Appreciate those responses. And just maybe really quick for Andrew, is the new co-brand deal included in your RASM guide for the quarter, or should we expect those benefits to actually ramp later in the year? Thank you.

Andrew R. Harrison

Management

The agreement is reflected in the second quarter results as it ramps in and, as Shane mentioned, it is roughly a half point of margin this year ramping to a point of margin on the structural changes, and I think we can do even better than that.

Brandon Oglenski

Analyst

Thanks.

Benito Minicucci

Management

Thanks, Brandon.

Operator

Operator

We will move next to Duane Thomas Pfennigwerth with Evercore ISI.

Duane Thomas Pfennigwerth

Analyst

Hey, thanks.

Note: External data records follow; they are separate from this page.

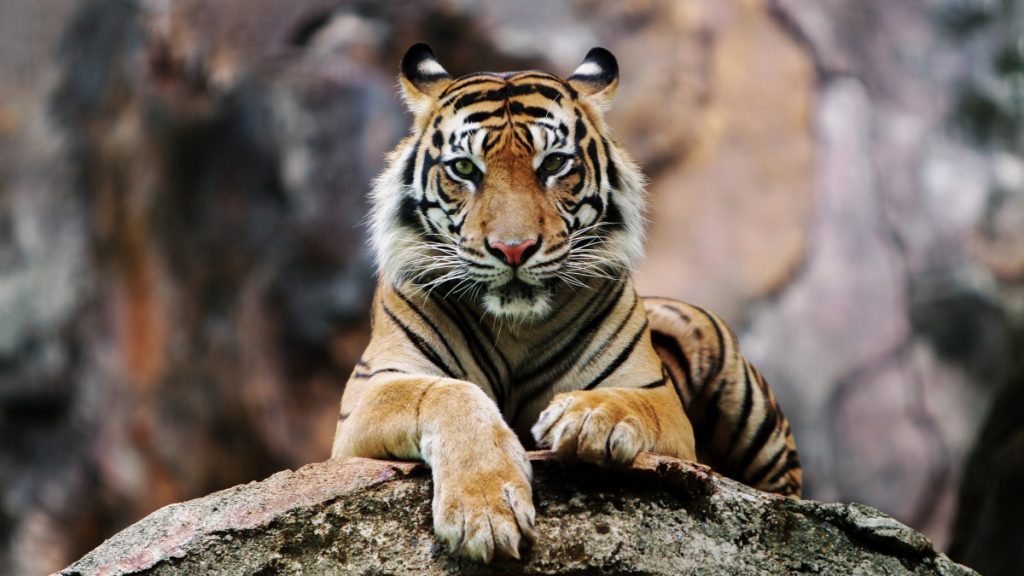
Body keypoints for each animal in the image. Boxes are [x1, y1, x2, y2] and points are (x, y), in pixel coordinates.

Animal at [331, 43, 802, 562]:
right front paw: (485, 510)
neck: (515, 326)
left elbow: (632, 402)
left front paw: (588, 417)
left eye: (554, 164)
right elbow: (447, 394)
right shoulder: (370, 392)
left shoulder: (656, 395)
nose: (513, 249)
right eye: (465, 169)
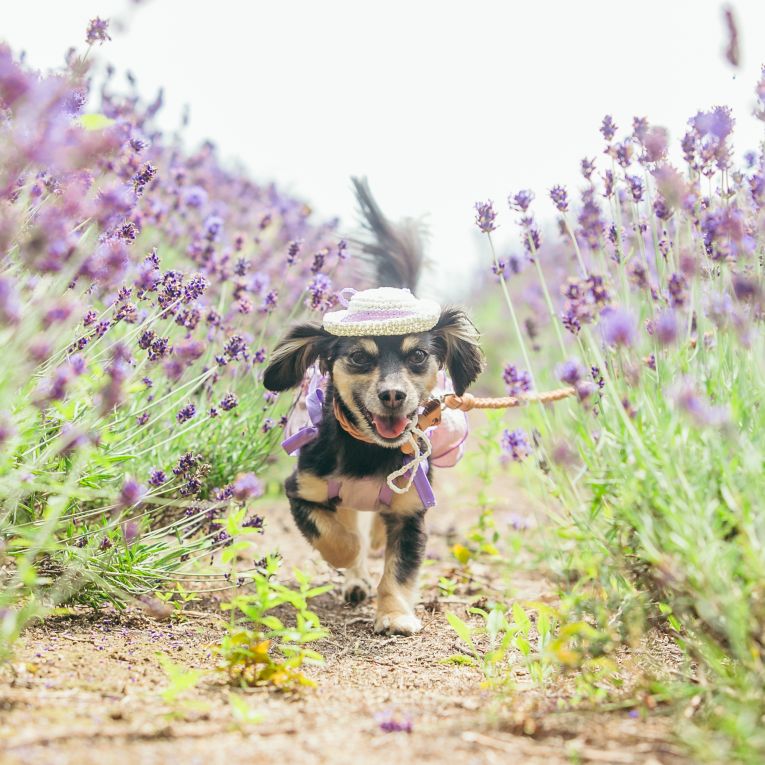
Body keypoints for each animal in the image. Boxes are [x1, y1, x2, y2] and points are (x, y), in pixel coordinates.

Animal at [262, 179, 484, 632]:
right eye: (359, 357)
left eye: (418, 356)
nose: (393, 395)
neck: (369, 451)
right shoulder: (302, 491)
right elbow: (338, 539)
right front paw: (354, 567)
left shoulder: (414, 510)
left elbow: (399, 569)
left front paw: (394, 614)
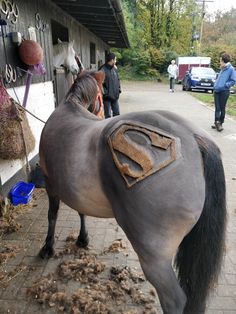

Just on pilot training, can you speak to changes across the two segments? You said you are back to growing Alaska, but overall growth is flattish. Maybe speak to what is growing versus what is shrinking. And what are the drivers of increased pilot training costs? Is this all aircraft that are coming over from Hawaiian? Is attrition a component? And when do you expect that to normalize?

Shane R. Tackett

Management

Thanks, Duane. A few questions on pilot training. It is not attrition—attrition is effectively zero absent retirements. We have normal retirement patterns; we are not seeing our folks leave for other airlines. The majority of this in Q1 on a year-over-year basis is really building up the Seattle international flying. We have announced and have opened a pilot base here in Seattle on the 787. That flying takes more pilots per flight than Honolulu to the West Coast—even on a widebody—would have taken. So we have just got to get that ramped up into the base, get the flying started, and then it will normalize on an annualized basis as we take one or two 787s per year over the next few years. On the Alaska side, coming out of the last couple of years, we had room in our productivity within the current number of folks we had on the property for Alaska, and we are back to starting to look forward to taking incremental units throughout the back half of the year—you have got to train early to get ready for summer flying. So we have got some modest incremental costs year over year on the Alaska training side.

Duane Thomas Pfennigwerth

Analyst

Thanks. And then just a quick follow-up on cargo. Can you frame how big of a headwind it was to your recent results? And is the goal to get this to breakeven or something better than that? If the goal is breakeven, then why do it? Thank you.

Shane R. Tackett

Management

Thanks, Duane. I will not share the specific economics on the freighters. But no—we are not aiming for breakeven. If we are going to put time into flying aircraft around, we feel like we need to earn a reasonable margin, not a breakeven margin. That is not our philosophy in terms of investment. We will be focused on generating decent returns on this flying. Over the next year or two, we are excited—regardless of the freighter contract—about the opportunities with belly cargo on the widebodies, the opportunities to continue to grow our own freight market share up in the state of Alaska and along the West Coast, and we are anxious to talk more about that over the next year or two. Appreciate the question, Duane.

Benito Minicucci

Management

Alright, everybody. Thanks for joining us, and we will talk to you next quarter.

Operator

Operator

This does conclude today's conference call. Thank you for attending. You may now disconnect. The host has ended this call.